Schizostylis coccinea

3 Oct

Schizostylis coccinea Flower (08/09/2012, Kew Gardens, London)

Schizostylis coccinea Flower (08/09/2012, Kew Gardens, London)

Position: Full sun

Flowering period: Late summer to autumn

Soil: Moist, well drained

Eventual Height: 60cm

Eventual Spread: 30cm

Hardiness: 8a, 8b, 9a, 9b

Family: Iridaceae

Schizostylis coccinea is a fast growing, clump forming, evergreen, herbaceous perennial. Its mid green leaves are lanceolate with entire margins, up to 30cm long and 1cm broad. Its red flowers have 6 petals, up to 5cm across and are produced on a spike of groups of up to 10.

Schizostylis coccinea, commonly known as the River Lily, Keffir Lily or Crimson Flag, is native to South Africa and Zimbabwe. Schizostylis coccinea is synonymous with Hesperantha coccinea.

The etymological root of the binomial name Schizostylis is derived from the Greek schiz meaning ‘to split’ and stylis meaning ‘the styles of a flower’, in reference to the three styles of this genus. Coccinea is from the Latin meaning ‘of scarlet colour’, in reference to the colour of the flower.

Schizostylis coccinea (08/09/2012, Kew Gardens, London)

Schizostylis coccinea (08/09/2012, Kew Gardens, London)

The landscape architect may find  Schizostylis coccinea useful as an autumn flowering, evergreen perennial. It work well as part of a mixed herbaceous planting scheme.

Ecologically, Schizostylis coccinea is attractive to pollinating insects.

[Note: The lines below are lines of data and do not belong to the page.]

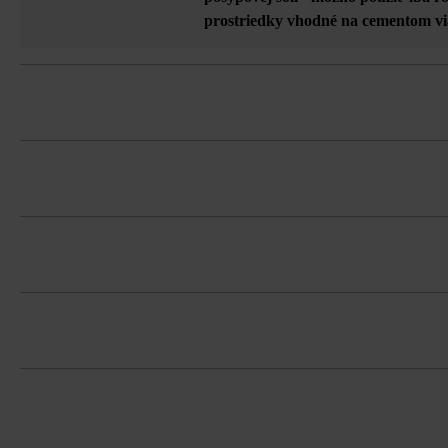
prostriedky vhodné na cementom v
V informáciách o formáte produktov s
Pri kombinácii rôznych šírok pásov, p
Dodržujte prosím pokyny na inštaláciu 
Dlažbu musíte bezpodmienečne ukladať 
koncentráciám.
Pri ukladaní štvorcových tvárnic rešpe
Tvárnice sa do pásov uložia nepravide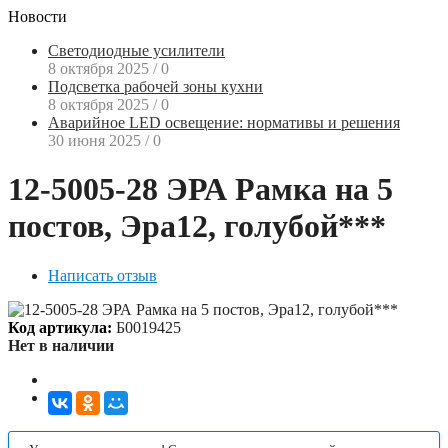
Новости
Светодиодные усилители
8 октября 2025
/
0
Подсветка рабочей зоны кухни
8 октября 2025
/
0
Аварийное LED освещение: нормативы и решения
30 июня 2025
/
0
12-5005-28 ЭРА Рамка на 5
постов, Эра12, голубой***
Написать отзыв
Код артикула:
Б0019425
Нет в наличии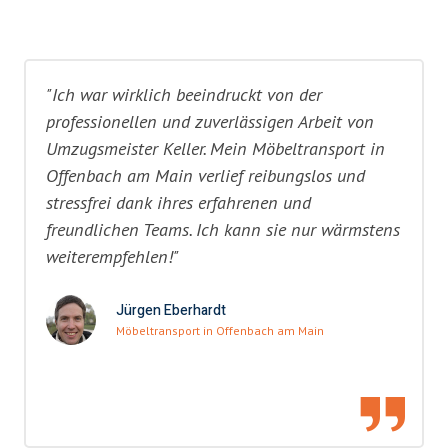
"Ich war wirklich beeindruckt von der
professionellen und zuverlässigen Arbeit von
Umzugsmeister Keller. Mein Möbeltransport in
Offenbach am Main verlief reibungslos und
stressfrei dank ihres erfahrenen und
freundlichen Teams. Ich kann sie nur wärmstens
weiterempfehlen!"
Jürgen Eberhardt
Möbeltransport in Offenbach am Main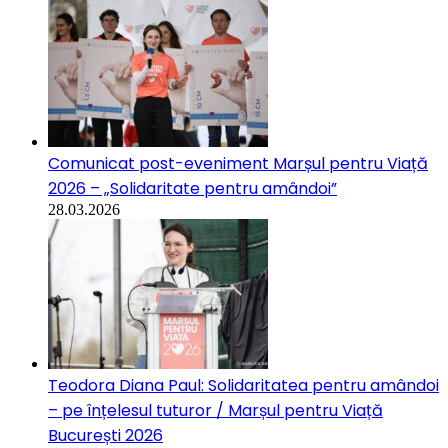
Comunicat post-eveniment Marșul pentru Viață
2026 – „Solidaritate pentru amândoi”
28.03.2026
Teodora Diana Paul: Solidaritatea pentru amândoi
– pe înțelesul tuturor / Marșul pentru Viață
București 2026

The Royal Horticultural Society has given a number of varieties of  Schizostylis coccinea their prestigious Award of Garden Merit.

Schizostylis coccinea prefers moist, humus rich, well-drained soils. It tolerates most pH of soil. It dislikes dry soils.

Schizostylis coccinea requires little maintenance. Large clumps may be divided in spring.